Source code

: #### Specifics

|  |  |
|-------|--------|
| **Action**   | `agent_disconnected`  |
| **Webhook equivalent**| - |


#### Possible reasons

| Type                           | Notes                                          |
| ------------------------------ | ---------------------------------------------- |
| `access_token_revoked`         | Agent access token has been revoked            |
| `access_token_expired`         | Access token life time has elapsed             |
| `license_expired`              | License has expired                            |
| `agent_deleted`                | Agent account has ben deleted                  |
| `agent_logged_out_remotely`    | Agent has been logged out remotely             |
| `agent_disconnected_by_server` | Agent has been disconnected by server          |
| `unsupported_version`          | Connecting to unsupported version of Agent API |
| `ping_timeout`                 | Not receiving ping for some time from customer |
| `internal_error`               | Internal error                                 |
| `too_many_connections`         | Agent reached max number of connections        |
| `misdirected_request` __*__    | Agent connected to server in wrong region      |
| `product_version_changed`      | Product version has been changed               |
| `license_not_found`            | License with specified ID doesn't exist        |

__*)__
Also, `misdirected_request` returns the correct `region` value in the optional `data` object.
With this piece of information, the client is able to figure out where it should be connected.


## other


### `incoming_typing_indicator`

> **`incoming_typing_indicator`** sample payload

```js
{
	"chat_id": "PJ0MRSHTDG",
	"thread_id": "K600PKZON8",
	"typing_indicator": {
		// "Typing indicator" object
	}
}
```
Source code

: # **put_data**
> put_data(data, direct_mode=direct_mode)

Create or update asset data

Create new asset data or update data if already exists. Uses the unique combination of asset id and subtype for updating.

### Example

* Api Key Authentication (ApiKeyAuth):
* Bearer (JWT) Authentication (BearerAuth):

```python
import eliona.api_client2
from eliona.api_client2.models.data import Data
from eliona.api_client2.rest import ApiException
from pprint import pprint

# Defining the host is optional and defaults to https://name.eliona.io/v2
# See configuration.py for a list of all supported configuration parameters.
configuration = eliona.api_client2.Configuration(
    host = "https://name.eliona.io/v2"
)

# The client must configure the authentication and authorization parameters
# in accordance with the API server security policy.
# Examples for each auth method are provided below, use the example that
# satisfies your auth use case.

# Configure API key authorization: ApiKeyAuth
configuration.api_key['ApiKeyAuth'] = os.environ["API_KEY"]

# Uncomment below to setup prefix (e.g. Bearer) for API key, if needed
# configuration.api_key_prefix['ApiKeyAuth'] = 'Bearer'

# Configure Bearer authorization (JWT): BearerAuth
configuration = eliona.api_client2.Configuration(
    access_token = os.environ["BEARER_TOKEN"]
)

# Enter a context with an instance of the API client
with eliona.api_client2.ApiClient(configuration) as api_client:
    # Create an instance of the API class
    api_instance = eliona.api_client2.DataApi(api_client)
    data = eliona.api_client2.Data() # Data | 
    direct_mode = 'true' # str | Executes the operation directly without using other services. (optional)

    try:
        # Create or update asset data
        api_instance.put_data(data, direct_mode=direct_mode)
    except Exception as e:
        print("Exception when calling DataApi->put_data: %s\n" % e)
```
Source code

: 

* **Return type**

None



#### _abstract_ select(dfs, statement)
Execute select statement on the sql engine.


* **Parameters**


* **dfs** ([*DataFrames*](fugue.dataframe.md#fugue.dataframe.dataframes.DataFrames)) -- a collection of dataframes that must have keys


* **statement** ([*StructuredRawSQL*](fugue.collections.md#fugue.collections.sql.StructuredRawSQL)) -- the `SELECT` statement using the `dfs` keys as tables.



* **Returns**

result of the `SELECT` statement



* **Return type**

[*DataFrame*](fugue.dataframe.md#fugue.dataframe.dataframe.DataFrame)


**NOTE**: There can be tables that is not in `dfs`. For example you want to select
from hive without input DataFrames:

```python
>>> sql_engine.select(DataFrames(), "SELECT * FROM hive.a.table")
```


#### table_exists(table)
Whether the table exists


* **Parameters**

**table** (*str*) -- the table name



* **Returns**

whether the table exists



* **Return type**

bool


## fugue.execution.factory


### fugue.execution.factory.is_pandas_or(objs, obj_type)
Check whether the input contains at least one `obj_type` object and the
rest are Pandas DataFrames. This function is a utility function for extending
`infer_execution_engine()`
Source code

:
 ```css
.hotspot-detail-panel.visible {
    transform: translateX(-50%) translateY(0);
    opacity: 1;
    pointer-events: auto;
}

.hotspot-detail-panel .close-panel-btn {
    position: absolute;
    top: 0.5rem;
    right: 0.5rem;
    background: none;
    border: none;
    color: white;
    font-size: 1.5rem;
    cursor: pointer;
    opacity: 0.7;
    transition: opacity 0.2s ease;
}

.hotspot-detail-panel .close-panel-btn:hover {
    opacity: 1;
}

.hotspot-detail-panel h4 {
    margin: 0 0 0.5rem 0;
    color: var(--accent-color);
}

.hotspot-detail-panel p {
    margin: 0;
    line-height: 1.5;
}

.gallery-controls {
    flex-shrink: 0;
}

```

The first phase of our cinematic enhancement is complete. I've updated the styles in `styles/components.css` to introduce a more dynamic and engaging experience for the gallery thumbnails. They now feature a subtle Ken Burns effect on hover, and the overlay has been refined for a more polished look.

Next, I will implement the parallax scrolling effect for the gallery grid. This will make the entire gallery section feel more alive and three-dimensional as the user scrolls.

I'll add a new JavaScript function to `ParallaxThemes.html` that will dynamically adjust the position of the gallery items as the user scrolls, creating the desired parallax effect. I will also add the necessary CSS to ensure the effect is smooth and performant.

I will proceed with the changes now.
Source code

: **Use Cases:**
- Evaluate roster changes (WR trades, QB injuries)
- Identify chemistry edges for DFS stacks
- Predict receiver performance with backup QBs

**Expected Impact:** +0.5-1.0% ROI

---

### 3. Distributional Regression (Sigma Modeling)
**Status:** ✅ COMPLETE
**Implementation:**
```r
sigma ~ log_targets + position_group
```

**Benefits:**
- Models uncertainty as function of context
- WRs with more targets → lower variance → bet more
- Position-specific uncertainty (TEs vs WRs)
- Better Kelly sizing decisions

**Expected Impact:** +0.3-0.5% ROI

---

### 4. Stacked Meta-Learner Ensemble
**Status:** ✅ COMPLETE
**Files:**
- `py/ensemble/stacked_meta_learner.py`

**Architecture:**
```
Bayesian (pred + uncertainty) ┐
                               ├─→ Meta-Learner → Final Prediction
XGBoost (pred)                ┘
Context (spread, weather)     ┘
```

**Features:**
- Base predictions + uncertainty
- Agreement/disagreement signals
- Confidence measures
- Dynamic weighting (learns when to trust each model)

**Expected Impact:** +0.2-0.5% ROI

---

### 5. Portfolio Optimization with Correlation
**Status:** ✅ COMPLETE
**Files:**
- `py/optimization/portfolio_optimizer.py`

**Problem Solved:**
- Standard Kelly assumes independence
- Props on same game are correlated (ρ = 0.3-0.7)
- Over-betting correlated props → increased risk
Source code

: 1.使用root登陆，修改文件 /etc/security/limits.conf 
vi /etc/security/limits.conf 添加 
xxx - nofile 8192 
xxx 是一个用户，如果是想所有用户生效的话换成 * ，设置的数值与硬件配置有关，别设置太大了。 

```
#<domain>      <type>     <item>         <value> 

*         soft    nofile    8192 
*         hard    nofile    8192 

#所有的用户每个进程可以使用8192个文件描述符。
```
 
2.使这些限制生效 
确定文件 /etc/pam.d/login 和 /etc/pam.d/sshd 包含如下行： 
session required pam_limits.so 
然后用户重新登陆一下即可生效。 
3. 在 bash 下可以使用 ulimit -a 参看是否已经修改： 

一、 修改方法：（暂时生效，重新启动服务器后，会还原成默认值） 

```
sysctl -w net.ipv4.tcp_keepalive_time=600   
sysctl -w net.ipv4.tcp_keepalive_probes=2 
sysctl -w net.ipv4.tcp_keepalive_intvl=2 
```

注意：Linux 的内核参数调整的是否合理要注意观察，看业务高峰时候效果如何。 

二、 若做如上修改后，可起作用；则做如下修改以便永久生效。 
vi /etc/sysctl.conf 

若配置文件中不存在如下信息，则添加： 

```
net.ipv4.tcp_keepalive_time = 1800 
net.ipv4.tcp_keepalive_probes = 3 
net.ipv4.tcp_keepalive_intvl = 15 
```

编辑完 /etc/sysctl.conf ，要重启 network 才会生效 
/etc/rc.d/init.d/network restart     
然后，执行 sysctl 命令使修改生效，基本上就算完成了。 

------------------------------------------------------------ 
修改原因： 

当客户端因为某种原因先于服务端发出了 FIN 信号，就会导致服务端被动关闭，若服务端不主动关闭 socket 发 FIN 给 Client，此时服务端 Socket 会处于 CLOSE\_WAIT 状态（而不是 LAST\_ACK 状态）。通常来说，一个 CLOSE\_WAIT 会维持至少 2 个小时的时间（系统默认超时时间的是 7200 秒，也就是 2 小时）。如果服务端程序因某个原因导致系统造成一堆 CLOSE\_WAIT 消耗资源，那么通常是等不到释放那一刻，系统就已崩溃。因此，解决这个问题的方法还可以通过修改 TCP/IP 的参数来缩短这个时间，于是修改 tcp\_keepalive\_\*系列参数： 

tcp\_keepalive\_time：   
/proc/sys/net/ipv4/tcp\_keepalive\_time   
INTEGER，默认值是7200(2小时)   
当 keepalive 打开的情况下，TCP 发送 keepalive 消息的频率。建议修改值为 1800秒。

* * * * *

TASK TO CARRY OUT:
Could you return, word for word, only the lines running from the first line of the material above to the line that contains "### Example", inclusive?

RESPONSE FOR THIS EXERCISE:
Source code

: #### Specifics

|  |  |
|-------|--------|
| **Action**   | `agent_disconnected`  |
| **Webhook equivalent**| - |


#### Possible reasons

| Type                           | Notes                                          |
| ------------------------------ | ---------------------------------------------- |
| `access_token_revoked`         | Agent access token has been revoked            |
| `access_token_expired`         | Access token life time has elapsed             |
| `license_expired`              | License has expired                            |
| `agent_deleted`                | Agent account has ben deleted                  |
| `agent_logged_out_remotely`    | Agent has been logged out remotely             |
| `agent_disconnected_by_server` | Agent has been disconnected by server          |
| `unsupported_version`          | Connecting to unsupported version of Agent API |
| `ping_timeout`                 | Not receiving ping for some time from customer |
| `internal_error`               | Internal error                                 |
| `too_many_connections`         | Agent reached max number of connections        |
| `misdirected_request` __*__    | Agent connected to server in wrong region      |
| `product_version_changed`      | Product version has been changed               |
| `license_not_found`            | License with specified ID doesn't exist        |

__*)__
Also, `misdirected_request` returns the correct `region` value in the optional `data` object.
With this piece of information, the client is able to figure out where it should be connected.


## other


### `incoming_typing_indicator`

> **`incoming_typing_indicator`** sample payload

```js
{
	"chat_id": "PJ0MRSHTDG",
	"thread_id": "K600PKZON8",
	"typing_indicator": {
		// "Typing indicator" object
	}
}
```
Source code

: # **put_data**
> put_data(data, direct_mode=direct_mode)

Create or update asset data

Create new asset data or update data if already exists. Uses the unique combination of asset id and subtype for updating.

### Example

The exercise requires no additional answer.